***** Materials provided *****

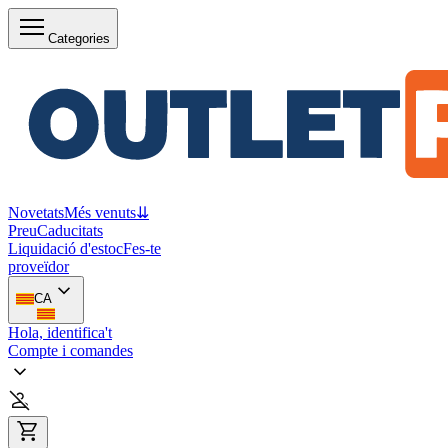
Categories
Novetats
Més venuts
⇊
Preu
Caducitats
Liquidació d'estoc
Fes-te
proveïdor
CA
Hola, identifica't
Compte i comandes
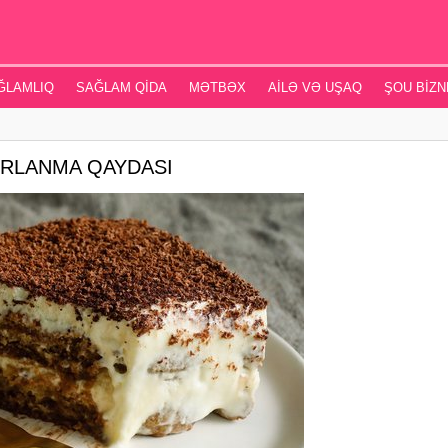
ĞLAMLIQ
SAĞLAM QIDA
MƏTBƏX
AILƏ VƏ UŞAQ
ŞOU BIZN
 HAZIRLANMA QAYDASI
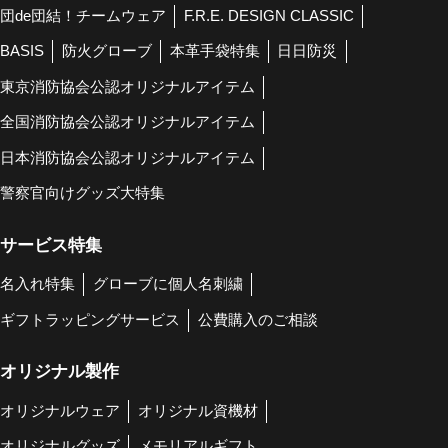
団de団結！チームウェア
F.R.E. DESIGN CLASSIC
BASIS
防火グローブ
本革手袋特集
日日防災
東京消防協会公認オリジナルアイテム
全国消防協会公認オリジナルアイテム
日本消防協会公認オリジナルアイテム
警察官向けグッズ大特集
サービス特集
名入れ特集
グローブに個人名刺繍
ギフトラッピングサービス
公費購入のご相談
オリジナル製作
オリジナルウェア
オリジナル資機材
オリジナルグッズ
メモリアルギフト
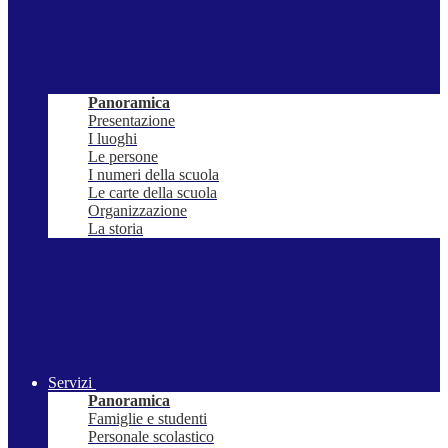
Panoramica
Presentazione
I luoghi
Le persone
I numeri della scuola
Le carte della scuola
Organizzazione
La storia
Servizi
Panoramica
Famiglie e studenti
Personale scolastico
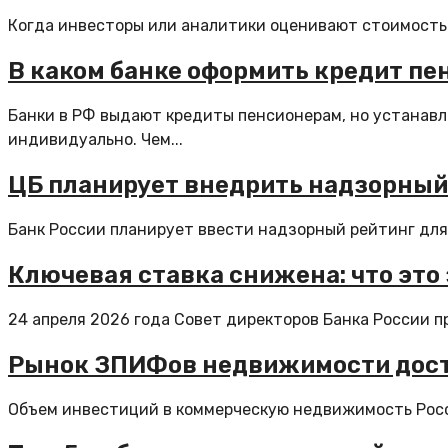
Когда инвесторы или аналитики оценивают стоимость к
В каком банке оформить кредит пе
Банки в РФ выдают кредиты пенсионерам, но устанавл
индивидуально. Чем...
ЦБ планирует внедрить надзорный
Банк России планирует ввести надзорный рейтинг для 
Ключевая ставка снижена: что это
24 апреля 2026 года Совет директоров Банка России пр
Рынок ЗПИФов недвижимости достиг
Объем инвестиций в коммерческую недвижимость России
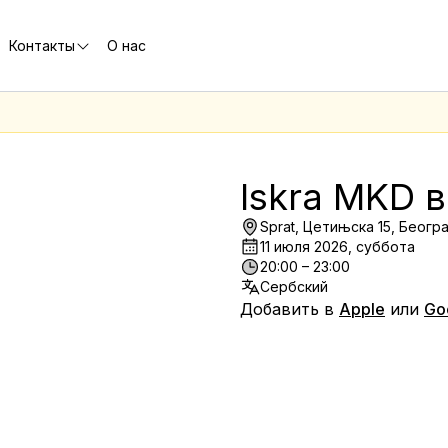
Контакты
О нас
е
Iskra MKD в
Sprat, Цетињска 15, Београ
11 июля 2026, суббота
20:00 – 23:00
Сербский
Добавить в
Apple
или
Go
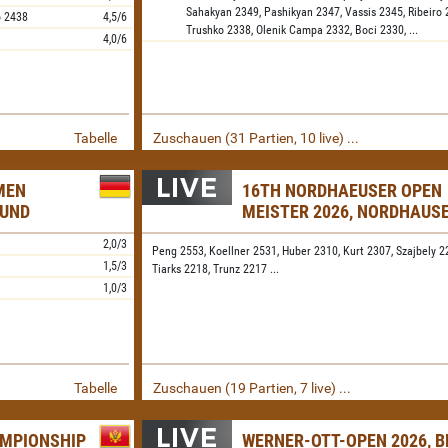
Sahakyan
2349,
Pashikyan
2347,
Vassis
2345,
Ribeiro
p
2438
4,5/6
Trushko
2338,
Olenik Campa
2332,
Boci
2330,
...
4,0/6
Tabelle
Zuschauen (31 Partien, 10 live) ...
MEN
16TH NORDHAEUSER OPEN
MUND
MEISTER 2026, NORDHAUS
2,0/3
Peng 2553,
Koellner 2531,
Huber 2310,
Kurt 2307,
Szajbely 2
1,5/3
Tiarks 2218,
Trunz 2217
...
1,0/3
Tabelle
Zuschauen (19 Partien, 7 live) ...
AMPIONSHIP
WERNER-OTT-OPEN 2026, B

*****

What is expected: Exact copy, no pictures: reproduce every entry shown above.

Solved problem:
Categories
Novetats
Més venuts
⇊
Preu
Caducitats
Liquidació d'estoc
Fes-te
proveïdor
CA
Hola, identifica't
Compte i comandes
ĞLAMLIQ
SAĞLAM QIDA
MƏTBƏX
AILƏ VƏ UŞAQ
ŞOU BIZN
 HAZIRLANMA QAYDASI
団de団結！チームウェア
F.R.E. DESIGN CLASSIC
BASIS
防火グローブ
本革手袋特集
日日防災
東京消防協会公認オリジナルアイテム
全国消防協会公認オリジナルアイテム
日本消防協会公認オリジナルアイテム
警察官向けグッズ大特集
サービス特集
名入れ特集
グローブに個人名刺繍
ギフトラッピングサービス
公費購入のご相談
オリジナル製作
オリジナルウェア
オリジナル資機材
オリジナルグッズ
メモリアルギフト
Panoramica
Presentazione
I luoghi
Le persone
I numeri della scuola
Le carte della scuola
Organizzazione
La storia
Servizi
Panoramica
Famiglie e studenti
Personale scolastico
Когда инвесторы или аналитики оценивают стоимость к
В каком банке оформить кредит пе
Банки в РФ выдают кредиты пенсионерам, но устанавл
индивидуально. Чем...
ЦБ планирует внедрить надзорный
Банк России планирует ввести надзорный рейтинг для 
Ключевая ставка снижена: что это
24 апреля 2026 года Совет директоров Банка России пр
Рынок ЗПИФов недвижимости достиг
Объем инвестиций в коммерческую недвижимость России
Контакты
О нас
е
Iskra MKD в
Sprat, Цетињска 15, Београ
11 июля 2026, суббота
20:00 – 23:00
Сербский
Добавить в
Apple
или
Go
Sahakyan
2349,
Pashikyan
2347,
Vassis
2345,
Ribeiro
p
2438
4,5/6
Trushko
2338,
Olenik Campa
2332,
Boci
2330,
...
4,0/6
Tabelle
Zuschauen (31 Partien, 10 live) ...
MEN
16TH NORDHAEUSER OPEN
MUND
MEISTER 2026, NORDHAUS
2,0/3
Peng 2553,
Koellner 2531,
Huber 2310,
Kurt 2307,
Szajbely 2
1,5/3
Tiarks 2218,
Trunz 2217
...
1,0/3
Tabelle
Zuschauen (19 Partien, 7 live) ...
AMPIONSHIP
WERNER-OTT-OPEN 2026, B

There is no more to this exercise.